Lowell brackets his “lyric center” — stanzas 5 and 6 — with a set of “characters” fore and a set of animals aft. This three-part shape is instantly visible:

  1. Grotesque inhabitants of my Maine town;
  2. Myself;
  3. A mother skunk and her kittens taking over the town.

Each of the three parts has an inner shape of its own. In the first part, the native “hermit heiress” owns two stanzas, while the lesser summer millionaire and “fairy decorator,” transients both, own only one stanza each. (The manuscript suggests that all of these are figures for the poet himself. Whereas the final version says “There is no money in his work, / he’d rather marry” about the “fairy decorator,” in the draft the poet says this about himself: “There is no money in this work, / I’d rather marry.”) Lowell inherited his house in Castine, Maine, from his aunt who lived there, but he only went there summers, like the “summer millionaire.” No longer living in one of the roles proper to his Brahmin lineage — hermit, or bishop, or landowner — the speaker has declined into the unvirile role of an artist, comparable to that of the man whom the town contemptuously terms the “fairy decorator.”

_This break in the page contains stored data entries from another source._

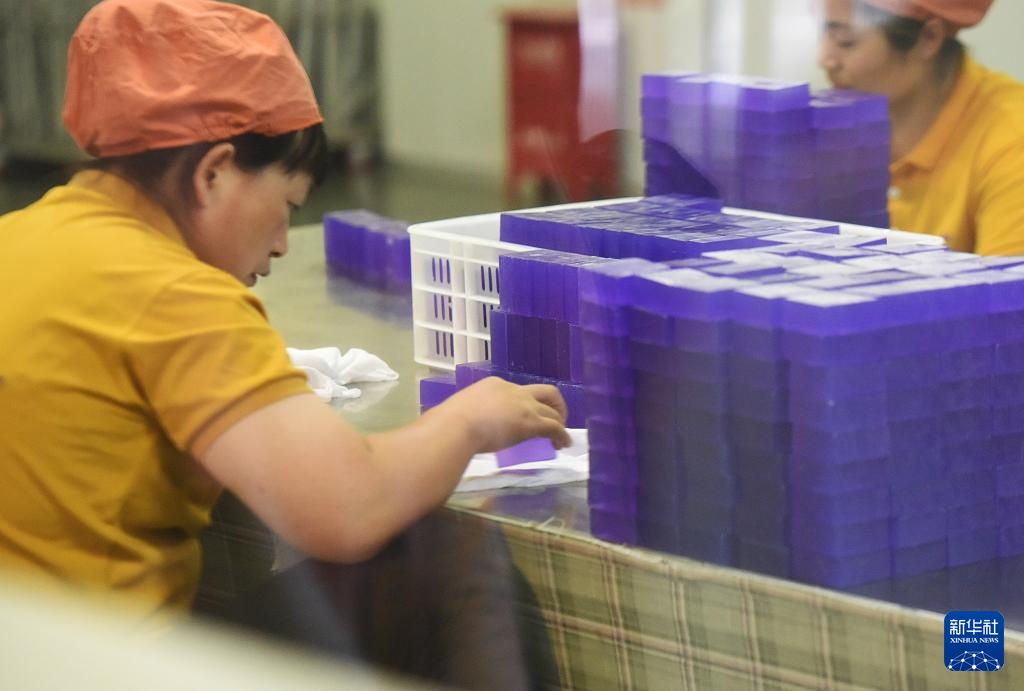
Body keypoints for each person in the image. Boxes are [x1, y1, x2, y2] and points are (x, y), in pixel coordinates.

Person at [0, 0, 570, 622]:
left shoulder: (17, 238)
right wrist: (470, 421)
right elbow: (348, 509)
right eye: (288, 206)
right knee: (459, 555)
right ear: (214, 174)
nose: (281, 245)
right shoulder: (175, 292)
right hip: (96, 657)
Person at [817, 0, 1024, 255]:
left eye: (845, 41)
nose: (824, 59)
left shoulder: (1012, 143)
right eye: (823, 33)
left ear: (928, 39)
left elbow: (1007, 279)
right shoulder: (841, 126)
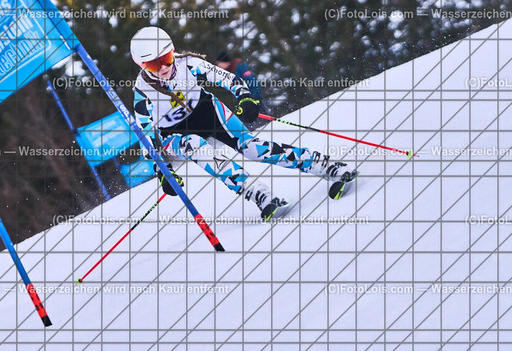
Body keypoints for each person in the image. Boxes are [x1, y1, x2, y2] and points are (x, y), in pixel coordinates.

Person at [130, 27, 356, 221]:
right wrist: (162, 170)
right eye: (154, 65)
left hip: (206, 111)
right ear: (142, 66)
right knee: (201, 150)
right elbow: (146, 136)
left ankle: (326, 166)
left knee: (252, 148)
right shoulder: (142, 92)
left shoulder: (187, 63)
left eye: (166, 58)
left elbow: (227, 78)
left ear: (173, 51)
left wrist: (245, 97)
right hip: (174, 133)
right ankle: (260, 195)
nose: (163, 67)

After presenting these disguised figures for himself in the first part of the poem, the speaker shows us himself in the second part as a voyeur, aware of his own madness as he spies on lovers in cars. The gradually intensifying shape of this middle part is one of mortified self-watching: “My Tudor Ford climbed the hill’s skull,” not “I drove up the hill.” And it is one of psychological self-judging: “My mind’s not right.” And it is one of medical self-diagnosis: “I hear / my ill-spirit sob in each blood cell.” Finally, it is one of ethical self-damnation: “I myself am hell.” After the disengaged tone of detached social commentary that dominates the first part of the poem, describing Castine, these damning first-person sentences chill the blood.

Then come the skunks. Nature takes over from the decadent culture of Castine. The skunks invade the town. The mother is the general; her offspring are her military “column.” We are watching the barbarians (disciplined, vital, fiery-eyed) take over Rome (declining, degenerate, chalk-dry). The vivid verbs used of the skunks energize the exhaustions and distresses of the poem: the skunks search, and march; the mother skunk swills the garbage pail, jabs her head into the cup, drops her tail, will not scare. The speaker is (almost) glad to resign his inherited world to the skunks; certainly he is in no shape to govern it, or even to live in it, anymore. It is a poem of total abdication from rule by the originally ruling, now depleted, Brahmin class. It was Lowell’s revenge on his own heritage, which he always regarded with mixed admiration and contempt. And it shows his heritage gradually disappearing back into nature, as all cultures eventually do.